## [Exercise A]
Decide whether each statement agrees with the text on abuse survivors, answering yes or no and quoting the words that settle it: (i) Survivors in the Tower Hamlets case were offered therapy at the Tavistock Centre; (ii) Crewe Alexandra put out a comprehensive statement; (iii) The man in the Sunday Times story was paid low wages.
## [Exercise B]
Carry on the text on abuse survivors, starting right after its final sentence.

## [Selected text]
————————

I saw that approach adopted many years ago, by the London Borough of Tower Hamlets when they dealt with the group action brought by former residents of St Leonard's Cottage Homes. Survivors were offered therapy at the Tavistock Centre in London, and many took this offer up. I have also seen the Catholic Church adopt the same policy, and it can be very beneficial.
At the same time there must be enough money in football to set up a treatment fund, delivered directly to those who need it, and supervised by qualified therapists. Individual clubs could keep survivors updated with information as to what they are doing in relation to any ongoing police investigation or an internal investigation.
Chelsea put out a comprehensive statement of what they were doing on the 3rd December 2016.
Crewe Alexandra have put out a short statement to the effect that they are launching an internal inquiry into the way that historical abuse allegations have been investigated.
More needs to be done. Clubs need to reach out to survivors. They should never walk alone.
THE MODERN SLAVERY ACT
I was reading a story in the Sunday Times about a man who was enslaved for a period of years and forced to work for nothing. His horrific experiences included being made to fight with other “dossers” the terms used by his slave masters to describe their slavery.

————————

## [Records from a data source]
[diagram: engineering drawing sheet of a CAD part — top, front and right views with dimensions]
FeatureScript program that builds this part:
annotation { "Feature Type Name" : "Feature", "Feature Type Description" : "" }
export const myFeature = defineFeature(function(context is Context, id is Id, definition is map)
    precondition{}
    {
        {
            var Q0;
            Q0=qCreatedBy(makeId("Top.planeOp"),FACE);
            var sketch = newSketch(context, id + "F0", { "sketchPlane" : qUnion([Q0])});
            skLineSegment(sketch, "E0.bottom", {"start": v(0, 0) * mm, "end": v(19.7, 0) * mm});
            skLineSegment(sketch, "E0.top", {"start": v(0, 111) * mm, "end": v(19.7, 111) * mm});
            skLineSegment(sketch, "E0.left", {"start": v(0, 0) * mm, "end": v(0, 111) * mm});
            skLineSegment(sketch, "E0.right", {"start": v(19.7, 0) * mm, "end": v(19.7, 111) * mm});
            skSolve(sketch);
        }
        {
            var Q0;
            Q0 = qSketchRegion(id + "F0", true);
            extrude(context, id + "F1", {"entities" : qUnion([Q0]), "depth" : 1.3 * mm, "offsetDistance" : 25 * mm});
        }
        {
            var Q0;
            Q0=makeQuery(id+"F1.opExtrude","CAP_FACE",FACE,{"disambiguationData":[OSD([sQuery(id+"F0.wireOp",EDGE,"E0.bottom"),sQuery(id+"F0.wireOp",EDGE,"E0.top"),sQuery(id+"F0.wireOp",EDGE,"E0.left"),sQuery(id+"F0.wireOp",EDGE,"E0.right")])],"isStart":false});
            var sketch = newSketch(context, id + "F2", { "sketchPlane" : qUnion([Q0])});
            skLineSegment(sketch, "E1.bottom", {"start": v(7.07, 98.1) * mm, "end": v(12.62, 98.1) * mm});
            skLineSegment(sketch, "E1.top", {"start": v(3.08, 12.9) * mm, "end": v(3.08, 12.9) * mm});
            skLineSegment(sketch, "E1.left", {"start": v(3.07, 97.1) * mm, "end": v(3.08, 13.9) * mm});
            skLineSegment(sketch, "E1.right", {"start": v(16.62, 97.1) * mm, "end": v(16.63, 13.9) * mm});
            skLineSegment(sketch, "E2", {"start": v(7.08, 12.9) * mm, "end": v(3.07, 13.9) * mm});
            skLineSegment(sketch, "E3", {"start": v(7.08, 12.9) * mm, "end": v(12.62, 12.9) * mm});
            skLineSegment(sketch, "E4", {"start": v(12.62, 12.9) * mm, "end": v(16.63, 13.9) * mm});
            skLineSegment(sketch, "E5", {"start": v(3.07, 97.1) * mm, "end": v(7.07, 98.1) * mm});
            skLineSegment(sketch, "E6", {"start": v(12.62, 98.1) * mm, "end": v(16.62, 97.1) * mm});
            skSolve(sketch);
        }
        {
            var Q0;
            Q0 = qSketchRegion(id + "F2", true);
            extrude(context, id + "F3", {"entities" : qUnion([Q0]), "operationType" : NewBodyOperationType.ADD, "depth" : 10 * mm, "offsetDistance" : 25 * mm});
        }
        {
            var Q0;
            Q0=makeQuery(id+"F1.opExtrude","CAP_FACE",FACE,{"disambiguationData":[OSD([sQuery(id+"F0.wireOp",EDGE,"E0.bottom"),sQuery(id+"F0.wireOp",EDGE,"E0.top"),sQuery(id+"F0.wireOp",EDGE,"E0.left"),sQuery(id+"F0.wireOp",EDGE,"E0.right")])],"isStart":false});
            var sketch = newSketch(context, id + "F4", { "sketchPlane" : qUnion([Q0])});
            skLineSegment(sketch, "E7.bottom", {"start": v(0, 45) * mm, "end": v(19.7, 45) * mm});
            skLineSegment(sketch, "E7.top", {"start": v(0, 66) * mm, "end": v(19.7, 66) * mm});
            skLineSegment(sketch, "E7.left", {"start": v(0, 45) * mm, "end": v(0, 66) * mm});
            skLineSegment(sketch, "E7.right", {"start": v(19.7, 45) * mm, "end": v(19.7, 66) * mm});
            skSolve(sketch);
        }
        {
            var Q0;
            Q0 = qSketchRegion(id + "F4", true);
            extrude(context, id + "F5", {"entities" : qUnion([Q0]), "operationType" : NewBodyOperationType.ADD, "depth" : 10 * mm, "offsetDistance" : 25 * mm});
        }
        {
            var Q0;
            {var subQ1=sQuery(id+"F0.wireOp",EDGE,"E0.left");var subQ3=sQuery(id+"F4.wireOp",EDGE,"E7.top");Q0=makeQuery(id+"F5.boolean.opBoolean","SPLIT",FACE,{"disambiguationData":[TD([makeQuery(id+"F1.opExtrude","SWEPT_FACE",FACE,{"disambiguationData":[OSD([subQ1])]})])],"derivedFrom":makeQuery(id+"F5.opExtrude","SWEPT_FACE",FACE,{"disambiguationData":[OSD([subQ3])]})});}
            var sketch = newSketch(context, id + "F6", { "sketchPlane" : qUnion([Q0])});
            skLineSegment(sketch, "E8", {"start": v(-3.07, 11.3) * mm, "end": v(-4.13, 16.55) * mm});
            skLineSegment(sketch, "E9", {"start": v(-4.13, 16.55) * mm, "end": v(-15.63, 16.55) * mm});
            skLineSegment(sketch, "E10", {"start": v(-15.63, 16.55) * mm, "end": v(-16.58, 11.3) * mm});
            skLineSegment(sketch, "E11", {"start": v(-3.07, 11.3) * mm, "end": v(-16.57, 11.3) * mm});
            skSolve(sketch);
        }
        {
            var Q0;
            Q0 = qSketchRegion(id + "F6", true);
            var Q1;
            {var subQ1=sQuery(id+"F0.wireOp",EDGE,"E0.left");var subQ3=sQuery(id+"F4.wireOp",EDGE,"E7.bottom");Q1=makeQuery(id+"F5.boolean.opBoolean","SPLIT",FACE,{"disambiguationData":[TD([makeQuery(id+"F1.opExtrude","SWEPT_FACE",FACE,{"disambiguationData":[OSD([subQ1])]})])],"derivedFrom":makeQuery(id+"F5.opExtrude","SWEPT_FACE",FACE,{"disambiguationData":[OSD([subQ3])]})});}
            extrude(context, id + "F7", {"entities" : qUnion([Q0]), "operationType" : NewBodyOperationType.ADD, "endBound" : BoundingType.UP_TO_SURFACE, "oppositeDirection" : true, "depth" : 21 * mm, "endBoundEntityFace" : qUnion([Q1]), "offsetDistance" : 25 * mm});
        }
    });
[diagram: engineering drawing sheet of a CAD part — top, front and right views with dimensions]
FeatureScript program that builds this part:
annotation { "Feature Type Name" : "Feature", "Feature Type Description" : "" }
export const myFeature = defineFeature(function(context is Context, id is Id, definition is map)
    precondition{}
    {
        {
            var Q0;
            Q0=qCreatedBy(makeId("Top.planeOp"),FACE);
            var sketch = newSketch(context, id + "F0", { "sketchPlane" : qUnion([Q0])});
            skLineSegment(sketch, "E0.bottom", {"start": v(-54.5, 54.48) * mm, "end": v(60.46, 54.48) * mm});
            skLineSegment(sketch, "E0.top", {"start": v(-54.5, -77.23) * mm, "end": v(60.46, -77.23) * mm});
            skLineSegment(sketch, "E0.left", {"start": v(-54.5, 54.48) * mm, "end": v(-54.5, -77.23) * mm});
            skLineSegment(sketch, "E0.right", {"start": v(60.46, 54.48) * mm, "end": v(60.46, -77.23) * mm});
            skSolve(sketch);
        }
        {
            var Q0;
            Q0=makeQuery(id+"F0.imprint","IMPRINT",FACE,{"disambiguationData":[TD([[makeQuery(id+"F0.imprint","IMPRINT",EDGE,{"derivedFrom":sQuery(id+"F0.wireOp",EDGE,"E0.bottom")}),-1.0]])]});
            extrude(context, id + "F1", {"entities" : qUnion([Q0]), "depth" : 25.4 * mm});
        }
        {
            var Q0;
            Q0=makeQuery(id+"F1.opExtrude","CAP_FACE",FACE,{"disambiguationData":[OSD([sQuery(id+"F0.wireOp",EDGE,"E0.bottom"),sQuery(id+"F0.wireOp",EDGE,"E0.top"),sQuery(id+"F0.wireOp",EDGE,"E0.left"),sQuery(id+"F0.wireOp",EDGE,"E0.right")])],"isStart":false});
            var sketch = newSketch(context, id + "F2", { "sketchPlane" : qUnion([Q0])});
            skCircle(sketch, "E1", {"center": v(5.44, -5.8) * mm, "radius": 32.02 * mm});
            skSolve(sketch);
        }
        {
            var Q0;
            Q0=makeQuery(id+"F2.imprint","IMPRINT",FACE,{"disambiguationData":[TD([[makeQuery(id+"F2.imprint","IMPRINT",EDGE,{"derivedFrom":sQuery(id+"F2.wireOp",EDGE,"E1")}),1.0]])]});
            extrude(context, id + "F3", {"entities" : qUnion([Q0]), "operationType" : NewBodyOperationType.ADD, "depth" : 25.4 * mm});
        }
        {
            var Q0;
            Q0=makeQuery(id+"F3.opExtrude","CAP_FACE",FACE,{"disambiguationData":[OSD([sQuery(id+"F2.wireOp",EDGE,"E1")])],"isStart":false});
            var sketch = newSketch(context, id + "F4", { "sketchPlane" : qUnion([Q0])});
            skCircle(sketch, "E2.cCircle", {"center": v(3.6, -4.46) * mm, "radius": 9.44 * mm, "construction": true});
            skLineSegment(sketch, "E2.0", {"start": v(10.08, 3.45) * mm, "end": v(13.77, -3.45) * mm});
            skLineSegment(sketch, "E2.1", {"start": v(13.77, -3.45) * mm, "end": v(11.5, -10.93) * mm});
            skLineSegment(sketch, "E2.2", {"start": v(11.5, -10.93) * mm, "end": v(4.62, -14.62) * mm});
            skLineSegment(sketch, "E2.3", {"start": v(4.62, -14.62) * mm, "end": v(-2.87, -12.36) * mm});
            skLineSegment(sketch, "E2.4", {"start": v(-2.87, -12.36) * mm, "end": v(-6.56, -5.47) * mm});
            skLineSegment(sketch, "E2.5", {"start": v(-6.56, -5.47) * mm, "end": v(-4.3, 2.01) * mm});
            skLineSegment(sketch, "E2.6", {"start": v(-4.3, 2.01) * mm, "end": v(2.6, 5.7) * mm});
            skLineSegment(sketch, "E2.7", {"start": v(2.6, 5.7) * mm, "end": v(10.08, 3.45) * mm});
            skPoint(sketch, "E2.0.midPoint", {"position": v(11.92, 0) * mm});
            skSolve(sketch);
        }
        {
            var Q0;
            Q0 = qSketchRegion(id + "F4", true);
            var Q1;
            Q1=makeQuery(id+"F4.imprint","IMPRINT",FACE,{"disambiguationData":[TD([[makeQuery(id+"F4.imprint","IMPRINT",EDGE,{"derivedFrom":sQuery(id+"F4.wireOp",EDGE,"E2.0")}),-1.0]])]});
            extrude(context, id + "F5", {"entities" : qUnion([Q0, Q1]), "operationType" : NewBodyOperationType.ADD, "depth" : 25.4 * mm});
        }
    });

————————

## [Exercise response A]
(i) Yes: "Survivors were offered therapy at the Tavistock Centre in London"
(ii) No: "Crewe Alexandra have put out a short statement"
(iii) No: "forced to work for nothing"

## [Exercise response B]
The story put me in mind of the recent Supreme Court decision in the cases of Taiwo v Olaigbe and Onu v Akwiwu  UKSC 31,  1 WLR 2653 where two migrant workers argued that they had been discriminated against on the grounds of their race.
Every year large numbers of adults and children are trafficked into this country and exploited. The decision of the Supreme Court is of interest to abuse compensation lawyers, because of what Baroness Hale had to say about the rights of such people, when they seek redress:-
“The mistreatment of migrant domestic workers by employers who exploit their employees’ vulnerable situation is clearly wrong. The law recognises this in several ways. Depending on the form which the mistreatment takes, it may well amount to a breach of the worker’s contract of employment or other employment rights. It may also amount to a tort. It may even amount to the offence of slavery or servitude or forced or compulsory labour under section 1 of the Modern Slavery Act 2015 or of human trafficking under section 2 of that Act. If a person is convicted of such an offence and a confiscation order made against him, the court may also make a slavery and trafficking reparation order under section 8 of the Act, requiring him to pay compensation to the victim for any harm resulting from the offence. But such orders can only be made after a conviction and confiscation order; and remedies under the law of contract or tort do not provide compensation for the humiliation, fear and severe distress which such mistreatment can cause.”
The Modern Slavery Act 2015 was passed into law in March 2015. It provides for the prosecution and punishment of traffickers and exploiters, as well as reparation orders. However the Act does not provide for any kind of statutory tort. This means that a person subjected to slavery has to use traditional torts such as assault, battery, intimidation and false imprisonment. The case of AT v Dulghieru  EWHC 225 (QB) was a case involving women trafficked into the country and forced to work as prostitutes. They received large awards including aggravated damages.
There is also the option of the Protection from Harassment 1997 and the claim identified in the case of Wilkinson v Downton.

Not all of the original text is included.